I am studying the notes "Advanced stochastic analysis" by Martin Hairer for a seminar. In the sixth section, Hairer proves Norris' lemma (Lemma 6.6) giving an explicit exponent in the proof, using the concept of almost true events.
I do not understand the last step in the picture below
I do understand the first implication for $B$, but not the second part: The exponential martingale inequality gives a bound on the martingale term. How does this impact the bounded variation part? Can the exponential martingale inequality be extended to (continuous) semimartingales?

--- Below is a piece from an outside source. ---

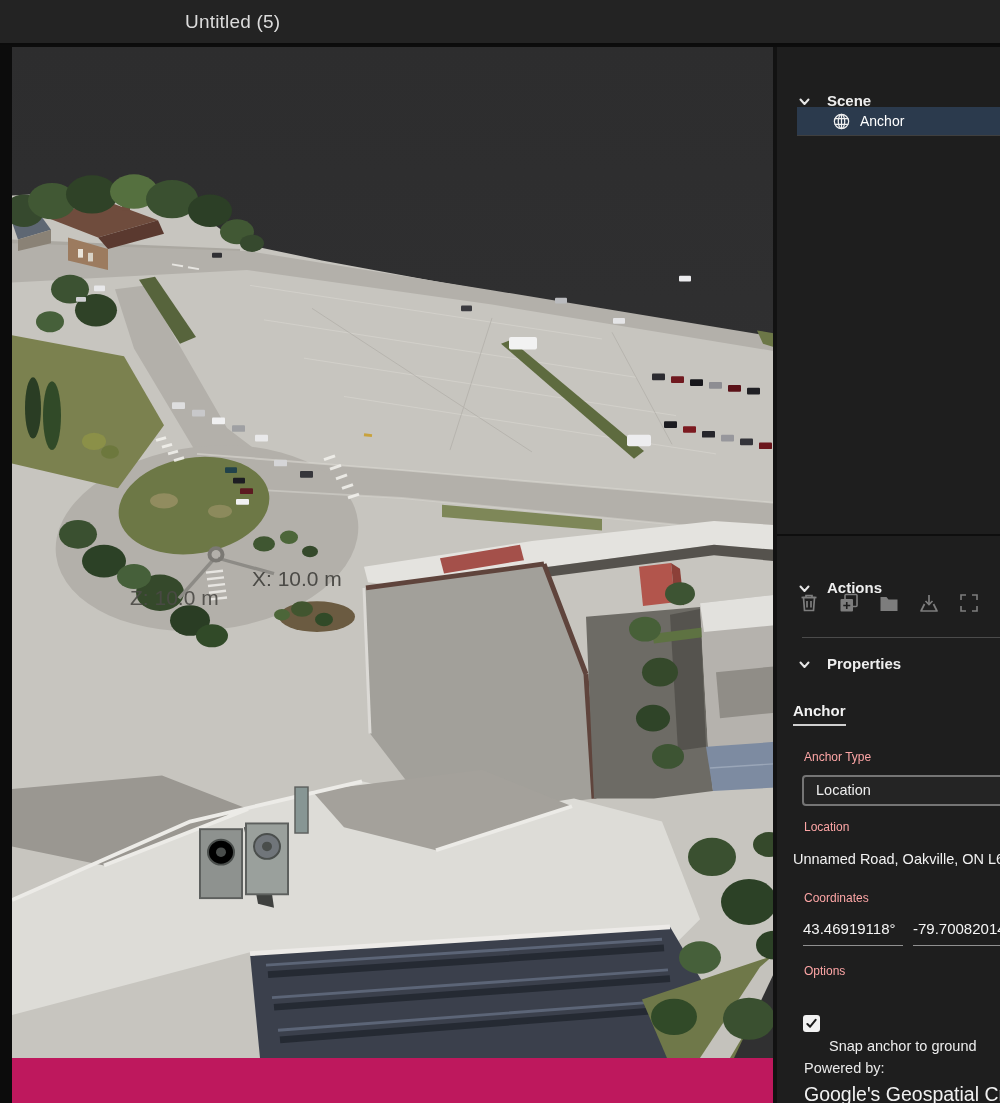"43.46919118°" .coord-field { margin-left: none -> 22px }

In the following the norm $\|\cdot\|_\infty$ refers to the sup-norm taken over the time interval $[0,1]$. Remember the exponential martingale inequality: $$ P(\|M\|_\infty\geq x,\langle M\rangle_1\leq y)\leq 2e^{-x^2/(2y)}. $$ for a continuous local martingale $M$ starting at $0$. Apply this with $M_t=\int_0^t B_s\,dW_s$ to get $$ P(\|M\|_\infty\geq\varepsilon^{\frac{1}{36}},\|B\|_\infty\leq\varepsilon^{\frac{1}{17}})\leq 2\exp\left(-\frac{1}{2\varepsilon^{\frac{1}{17}-\frac{1}{18}}}\right), $$ whence $\{\|B\|_\infty\leq \varepsilon^{\frac{1}{17}}\}\Rightarrow_\varepsilon\{\|M\|_\infty\leq\varepsilon^{\frac{1}{36}}\}$ (note the typo in the notes). On the other hand on the event $\{\|Z\|_\infty<\varepsilon,\|M\|_\infty\leq\varepsilon^{\frac{1}{36}}\}$, $$ \varepsilon>\left\|\int_0^\cdot A_s\,ds\right\|_\infty-\varepsilon^{\frac{1}{36}}, $$ whence $\left\|\int_0^\cdot A_s\,ds\right\|_\infty<2\varepsilon^{\frac{1}{36}}$. Finally use \begin{align} P\left(\left\|\int_0^\cdot A_s\,ds\right\|_\infty\geq 2\varepsilon^{\frac{1}{36}},\|Z\|_\infty<\varepsilon\right)\leq& P\left(\left\|\int_0^\cdot A_s\,ds\right\|_\infty\geq 2\varepsilon^{\frac{1}{36}},\|Z\|_\infty<\varepsilon,\|M\|_\infty\leq\varepsilon^{\frac{1}{36}}\right)\\ &+P(\|Z\|_\infty<\varepsilon,\|M\|_\infty>\varepsilon^{\frac{1}{36}})=0+O(\varepsilon^p) \end{align} for all $p>0$. Hence, $$ \{\|Z\|_\infty<\varepsilon\}\Rightarrow_\varepsilon\left\{\left\|\int_0^\cdot A_s\,ds\right\|_\infty<2\varepsilon^{\frac{1}{36}}\right\}, $$ as required.